▸ Page excerpt:
· · · · ·

Critical Thesis: 'The Whole Hog: A Study of Kazoo Dreamboats by J. H. Prynne' The first part of this project is a critical thesis exploring J. H. Prynne's 2011 poem, Kazoo Dreamboats. It considers the role played by rhythm in organising and channeling the poem's many thematic currents, and the syntactical and grammatical possibilities opened up by the poem's form, which deploys long prose-like lines and paragraphs while including line breaks. It then examines the poem's use of the word 'nothing', one of its key thematic and lexical leitmotifs. It also explores how the tension in the poem's rhythms dramatises a dialectic between animate and inanimate modes of being; between objective, non-human life on the one hand, and subjective human cognition on the other. Finally, it examines Prynne's ideas on contradiction and the need to remove the human subject from poetry, in the light of his recent critical writing and his 2019 poem, Parkland.

· · · · ·

▸ Problem 1: List, in base form and without repeats, every verb the thesis summary uses to say what the thesis does.
▸ Problem 2: Transcribe the part of the listing that opens with the line containing "family: Anatidae" and runs through the end of the listing, keeping each line unchanged.

(Entries from a dataset)

· · · · ·

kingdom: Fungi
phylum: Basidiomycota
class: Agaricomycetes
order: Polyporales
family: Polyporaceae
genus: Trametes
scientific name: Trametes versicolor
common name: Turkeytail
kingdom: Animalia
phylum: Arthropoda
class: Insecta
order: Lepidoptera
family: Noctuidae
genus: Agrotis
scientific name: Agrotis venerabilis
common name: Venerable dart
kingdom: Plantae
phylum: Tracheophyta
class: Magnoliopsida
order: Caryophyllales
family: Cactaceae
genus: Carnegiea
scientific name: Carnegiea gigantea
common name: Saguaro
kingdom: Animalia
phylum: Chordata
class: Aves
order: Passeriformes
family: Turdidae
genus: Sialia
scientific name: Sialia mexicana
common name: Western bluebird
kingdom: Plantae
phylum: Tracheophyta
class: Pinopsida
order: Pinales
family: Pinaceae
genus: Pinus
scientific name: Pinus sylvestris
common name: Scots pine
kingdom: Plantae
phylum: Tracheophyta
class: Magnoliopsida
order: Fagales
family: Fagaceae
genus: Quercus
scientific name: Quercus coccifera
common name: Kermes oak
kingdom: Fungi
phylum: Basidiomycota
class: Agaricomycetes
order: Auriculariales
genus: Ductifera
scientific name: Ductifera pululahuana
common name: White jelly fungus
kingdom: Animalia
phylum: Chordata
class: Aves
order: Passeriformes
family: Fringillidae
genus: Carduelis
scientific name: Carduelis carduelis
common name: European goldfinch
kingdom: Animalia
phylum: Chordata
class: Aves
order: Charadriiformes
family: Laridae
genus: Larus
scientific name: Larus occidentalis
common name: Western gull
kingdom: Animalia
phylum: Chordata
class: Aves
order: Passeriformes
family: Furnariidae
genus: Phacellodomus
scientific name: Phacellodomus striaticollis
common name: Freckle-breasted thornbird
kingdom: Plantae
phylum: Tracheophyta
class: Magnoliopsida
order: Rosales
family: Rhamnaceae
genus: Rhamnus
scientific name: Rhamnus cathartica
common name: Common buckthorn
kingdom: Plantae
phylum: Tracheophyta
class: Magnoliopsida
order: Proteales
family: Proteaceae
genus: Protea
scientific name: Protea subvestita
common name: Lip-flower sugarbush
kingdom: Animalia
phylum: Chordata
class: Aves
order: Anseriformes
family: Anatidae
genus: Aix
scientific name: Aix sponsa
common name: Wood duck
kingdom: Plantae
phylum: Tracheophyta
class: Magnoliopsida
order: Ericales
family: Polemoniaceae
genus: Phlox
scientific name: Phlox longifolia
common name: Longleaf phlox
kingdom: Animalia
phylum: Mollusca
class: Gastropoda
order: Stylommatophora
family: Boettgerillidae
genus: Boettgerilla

· · · · ·

▸ Worked answer 1: explore, consider, examine

▸ Worked answer 2:
family: Anatidae
genus: Aix
scientific name: Aix sponsa
common name: Wood duck
kingdom: Plantae
phylum: Tracheophyta
class: Magnoliopsida
order: Ericales
family: Polemoniaceae
genus: Phlox
scientific name: Phlox longifolia
common name: Longleaf phlox
kingdom: Animalia
phylum: Mollusca
class: Gastropoda
order: Stylommatophora
family: Boettgerillidae
genus: Boettgerilla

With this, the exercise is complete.